Chuka Umunna is apparently off to Boston, Lincolnshire to understand Brexit. He should save himself the journey. You can understand Boston really well from the simple fact that it has elected a Labour MP – indeed anything other than a Conservative – precisely once in history, immediately after the First World War. It’s really conservative. This should be simple. If any political party should worry about it, it’s the Tories. It’s their seat!
But there’s a weird kind of tourist industry in going there to look for the Very Real Concerns. John Harris seems to be there every other week. I suspect it may be something to do with the fact it’s really conservative big-farm country, and hence it’s easy to find copy-generating racists, and that it’s not actually that far from King’s Cross station, and therefore a reporting trip there is both practical and cheap.
Also, if you were to ask my dad the ex-immigration officer, you’d learn that immigrants certainly didn’t start showing up there one day in 2004; for many years before that, there was a specific carve-out of the rules for seasonal farm workers going there. Immigration there isn’t new; it’s probably as old as the engineering interventions that made it farm-able just after the civil war. A 70s Cambridge Marxist might have made something of that, but nobody imagines UKIP voters in Boston spend their spare time reading Christopher Hill.
I have a less snarky point, though.
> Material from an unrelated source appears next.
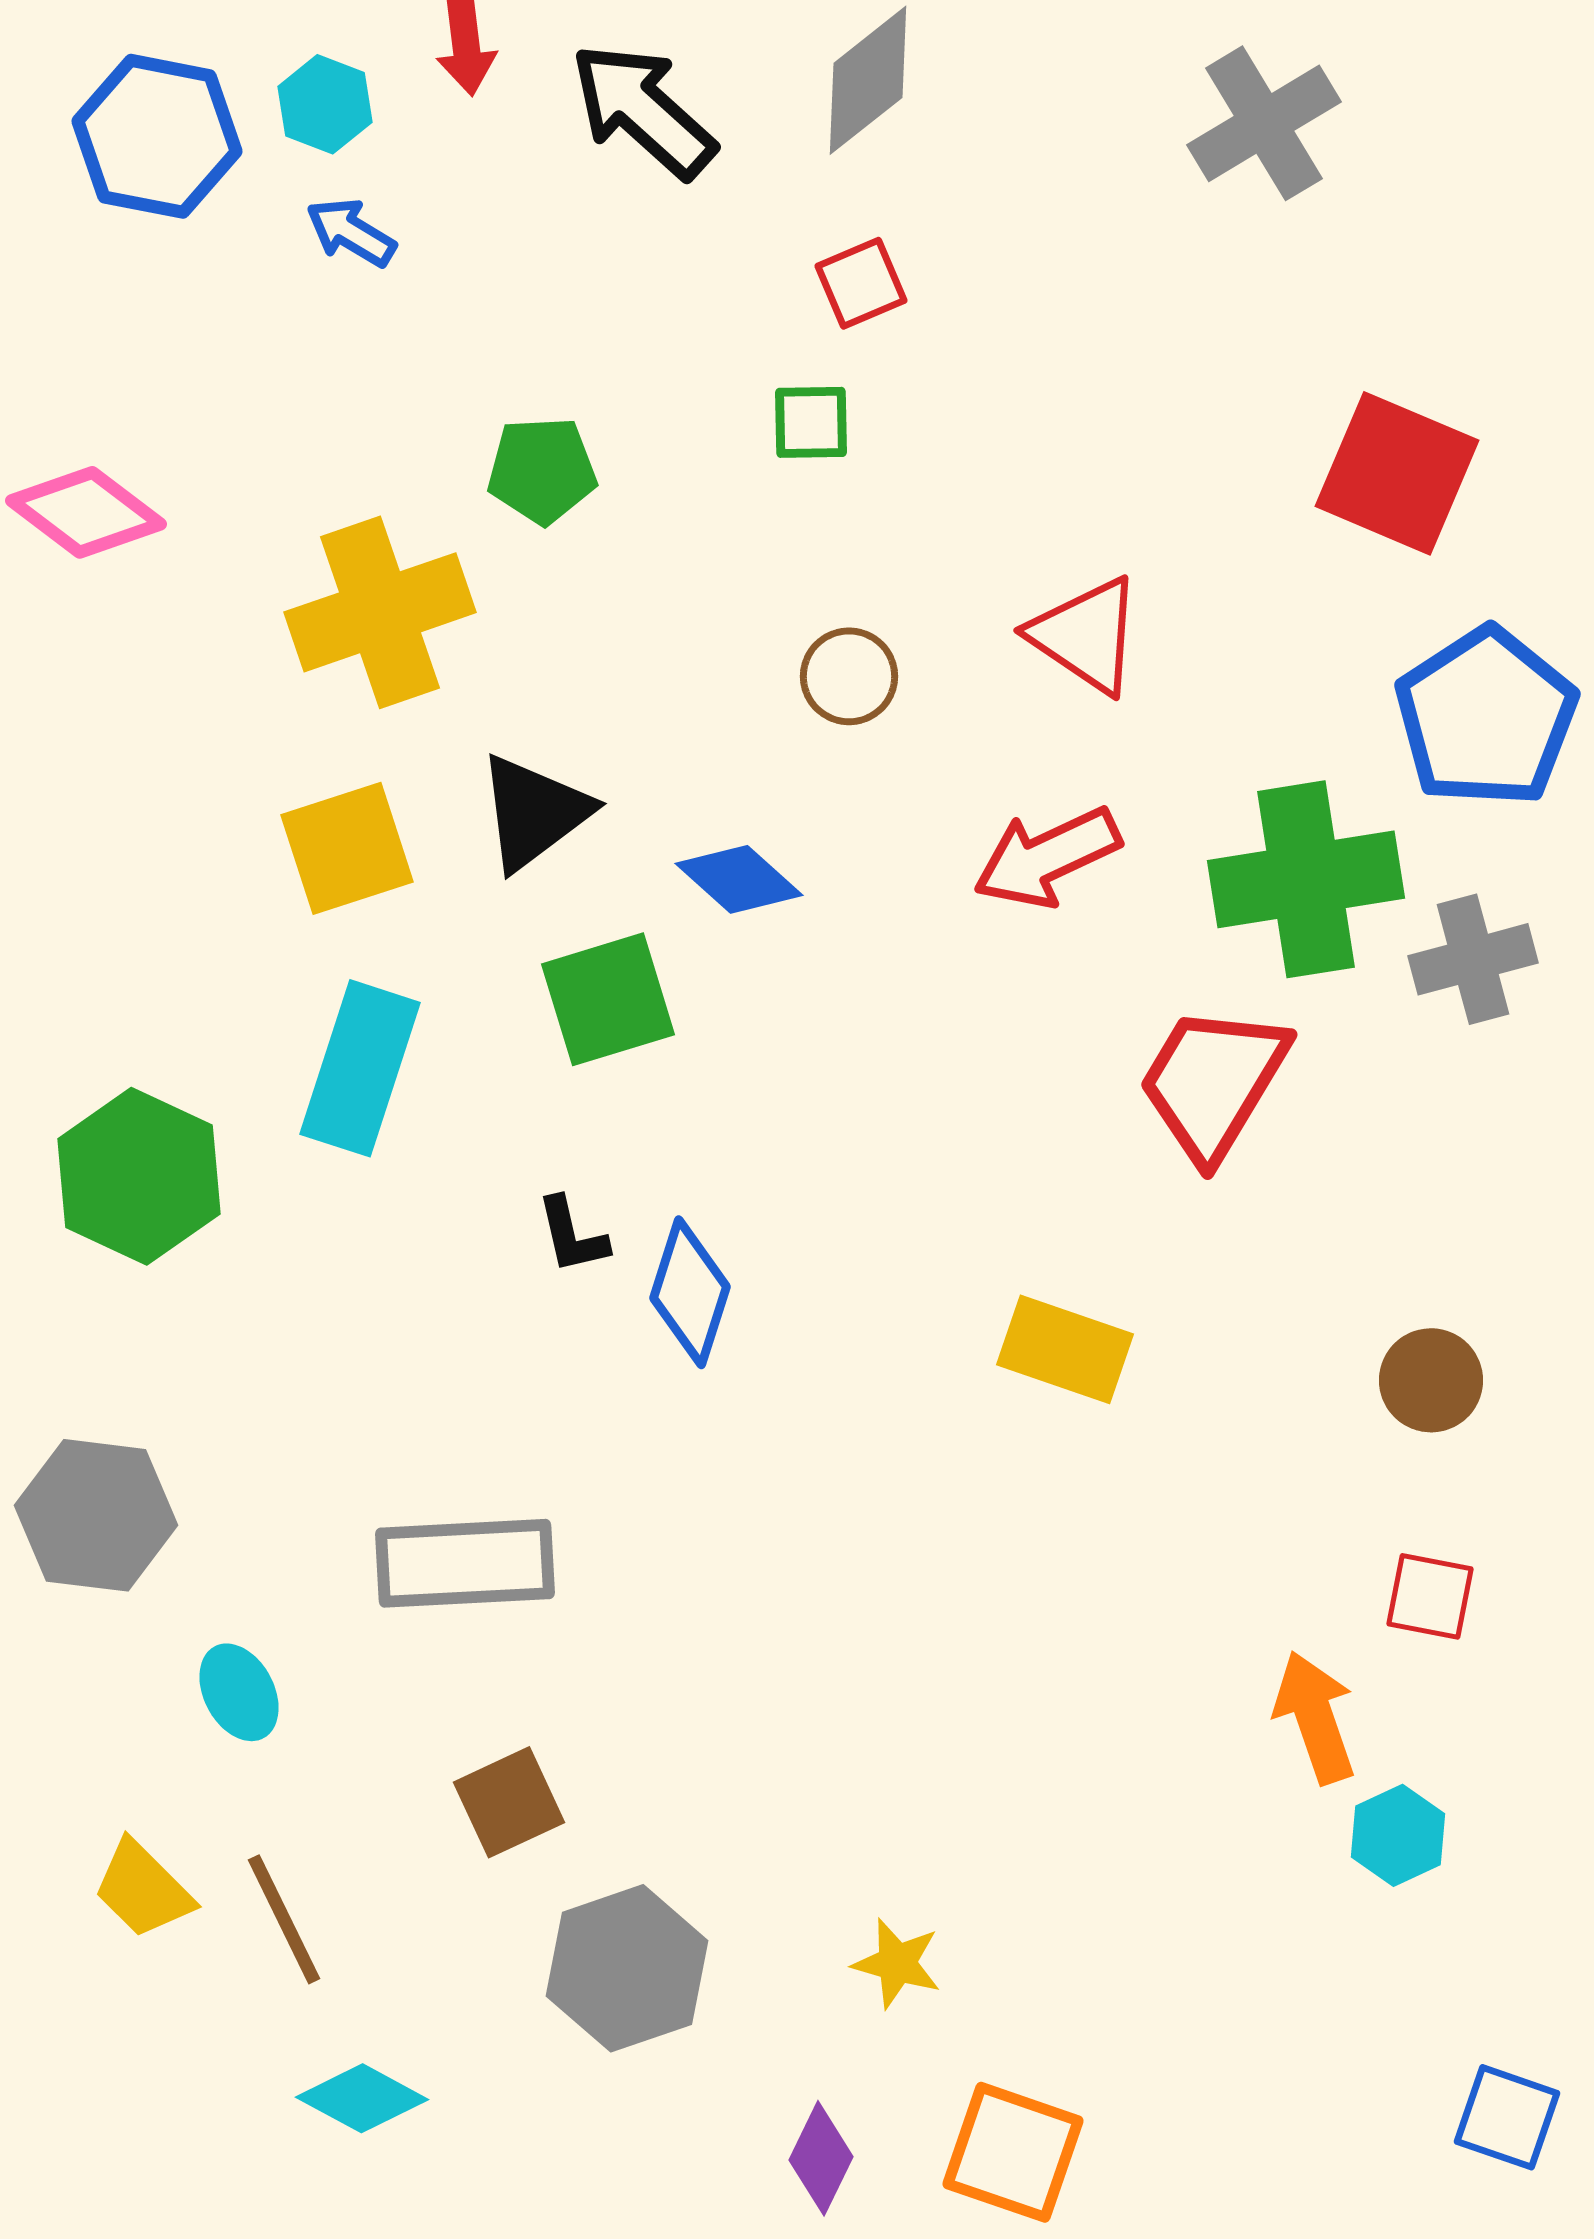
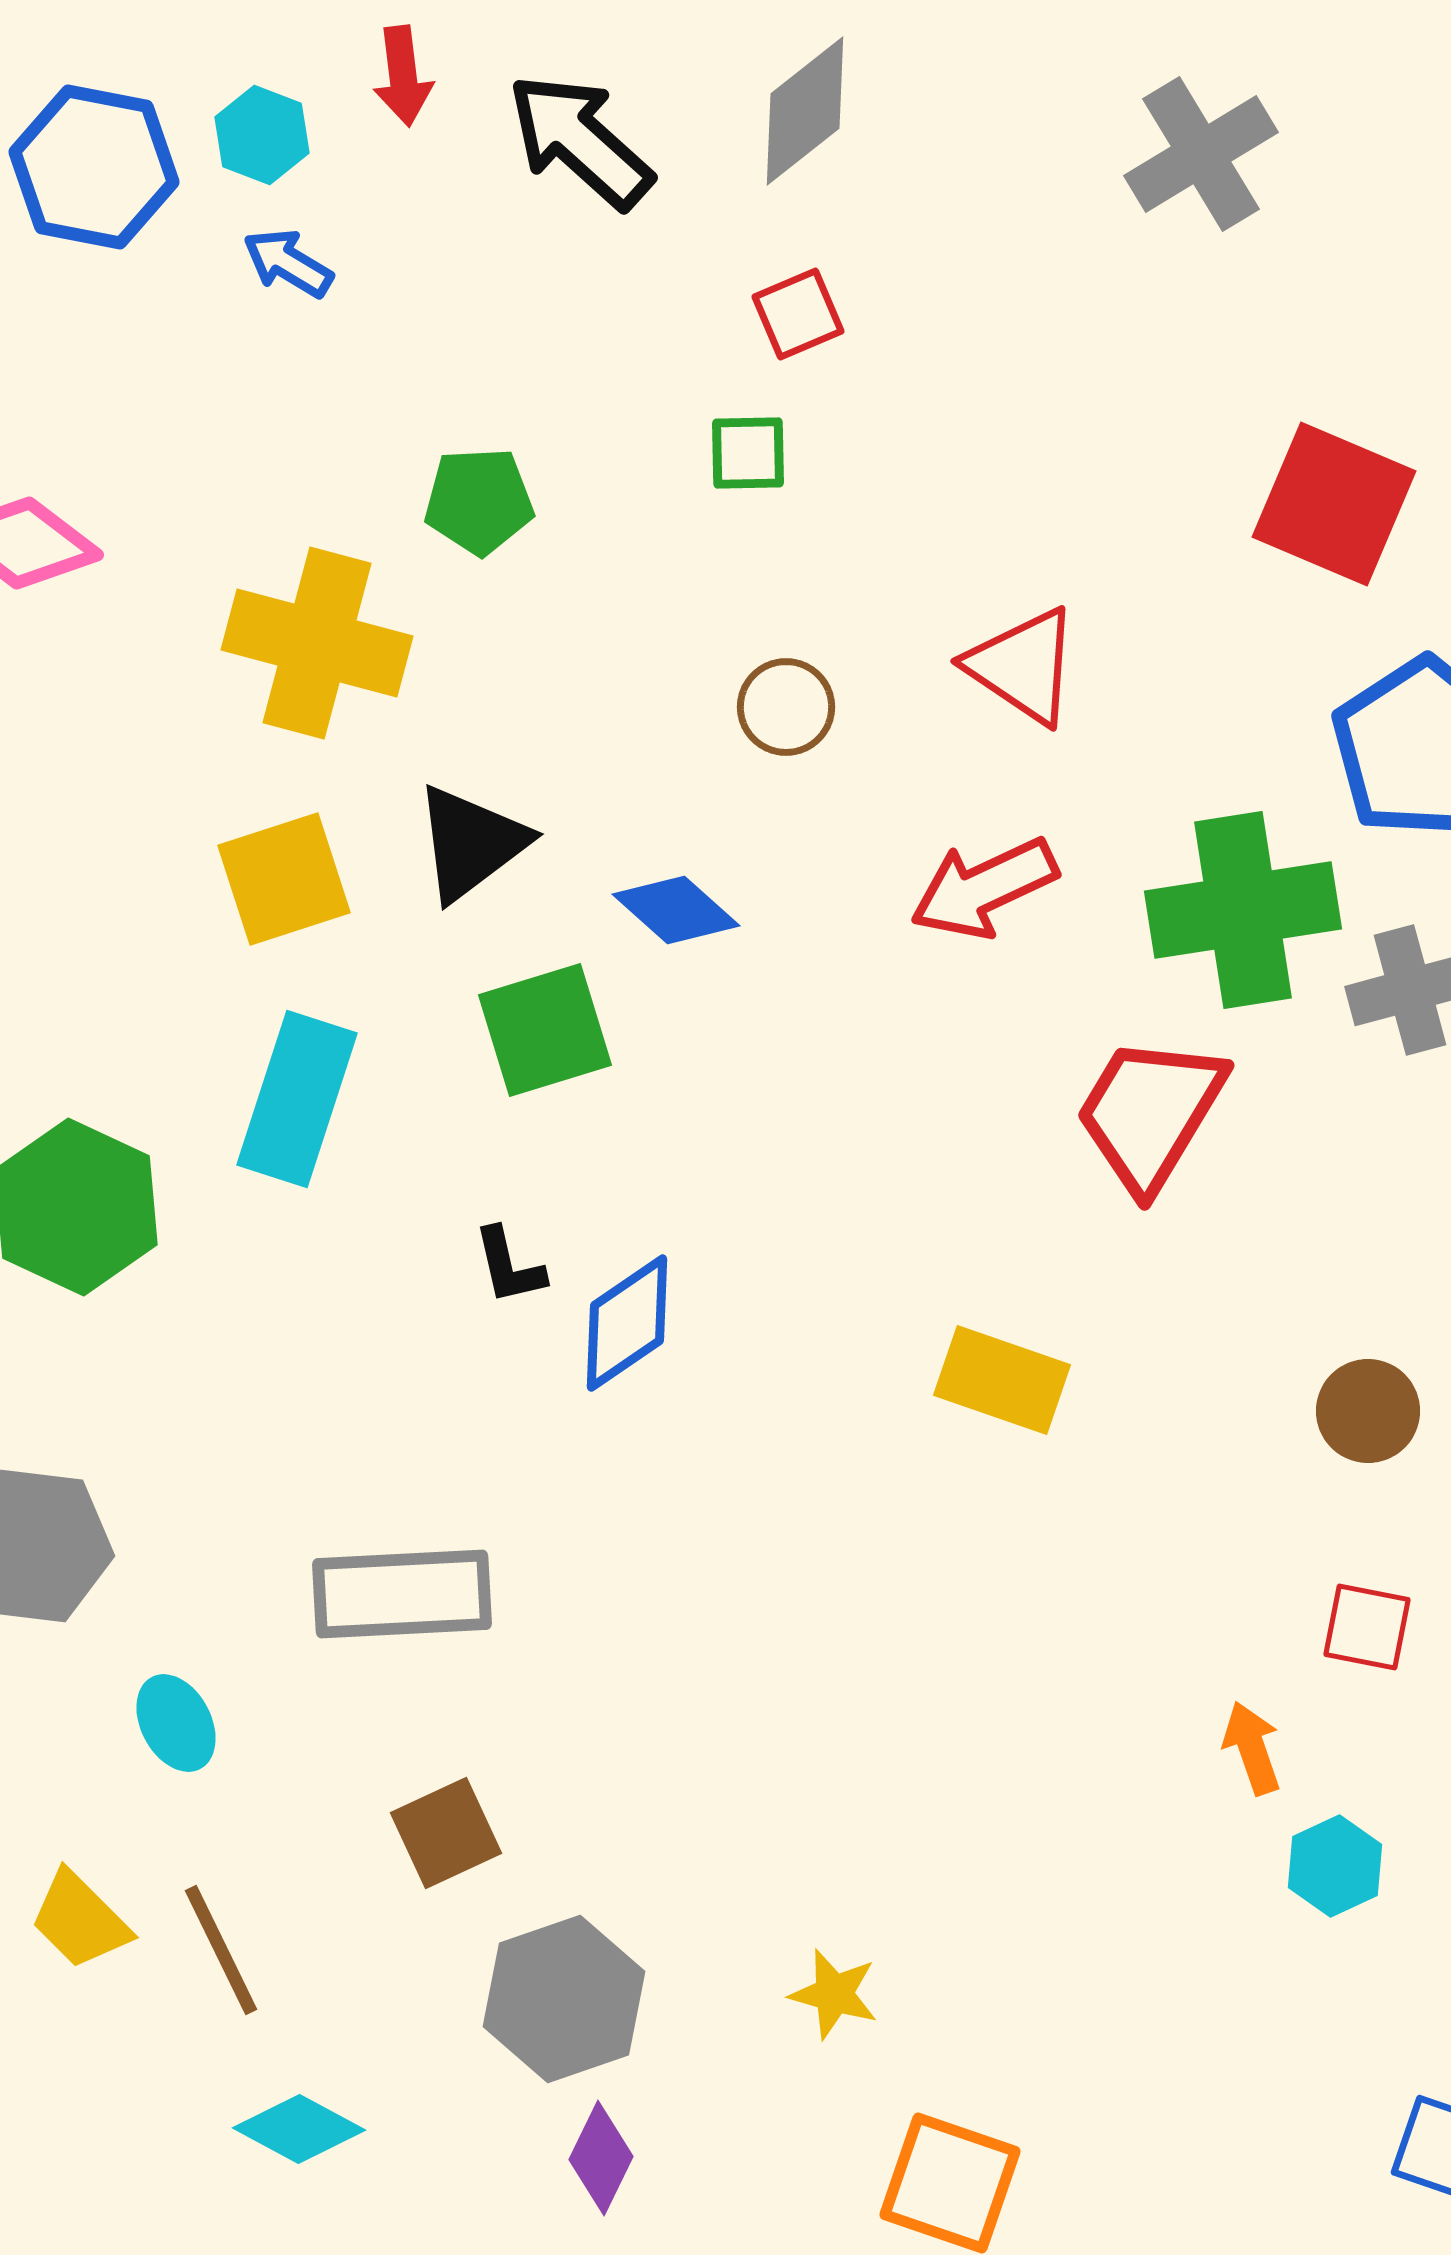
yellow cross: (380, 612) -> (317, 643), turned 34
blue diamond: (690, 1292) -> (627, 1323), turned 38
orange arrow: (1315, 1717) -> (1252, 1748), size x0.7
purple diamond: (821, 2158) -> (601, 2158), moved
Boston voted for Brexit by the highest percentage in the country. This has a lot to do with the fact not many people live there. The Economist is very pleased with the insight that although it doesn’t have that many immigrants, the percentage increase is large. This has a lot to do with the fact that not many people live there and not that many immigrants choose to live there.
Consider the following chart. I’ve plotted the population change due to immigration against the Leave lead in votes. Referendums aren’t population weighted – it profits you not to win Skye by 90% but lose Haringey by 1%, in much the same way that piling up votes in safe seats doesn’t help you win a parliamentary election. Also, I’ve started the clock in 2004, the year VRC fans reckon it all went wrong.
Note that when you take into account how many votes they actually delivered, the Fenland outliers just vanish. They’re just not very important. Think about it; who ever won a general election fighting hyper-safe Tory seats in the Fens?
On the other hand, look at Dudley, which delivered 61,666 net Leave votes all on its alone-io, more than anywhere else in the country. Dudley has about four times the population of Boston, and delivered about three times the net Leave vote. We could look at Doncaster, or Wakefield, or Sandwell. Wakefield has the same level of immigration in that timeframe as Wandsworth, but it was about a third more Brexity. Lambeth had four times as many immigrants as Wandsworth, but it was just as Remainy.
Sandwell! That’s next door to Dudley. From a Labour point of view, we seriously failed in the West Midlands in 2015 and that was probably why we didn’t win. It looks like that’s why we failed to prevent Brexit. Whatever the man who wants “Decent funky house and no trash” – don’t we all – is up to, his time would be better used in Birmingham.
Referendums, like elections, are won where the net votes are. Labour isn’t going to take Boston or Wokingham, we probably shouldn’t care about that, and we shouldn’t trade winnable seats for forlorn hopes.
I’m much more concerned about Chuka’s claim, just after the referendum, that the British people had clearly said that they wanted more controls on immigration. Perhaps it is what he wanted to hear rather than what the referendum question was about.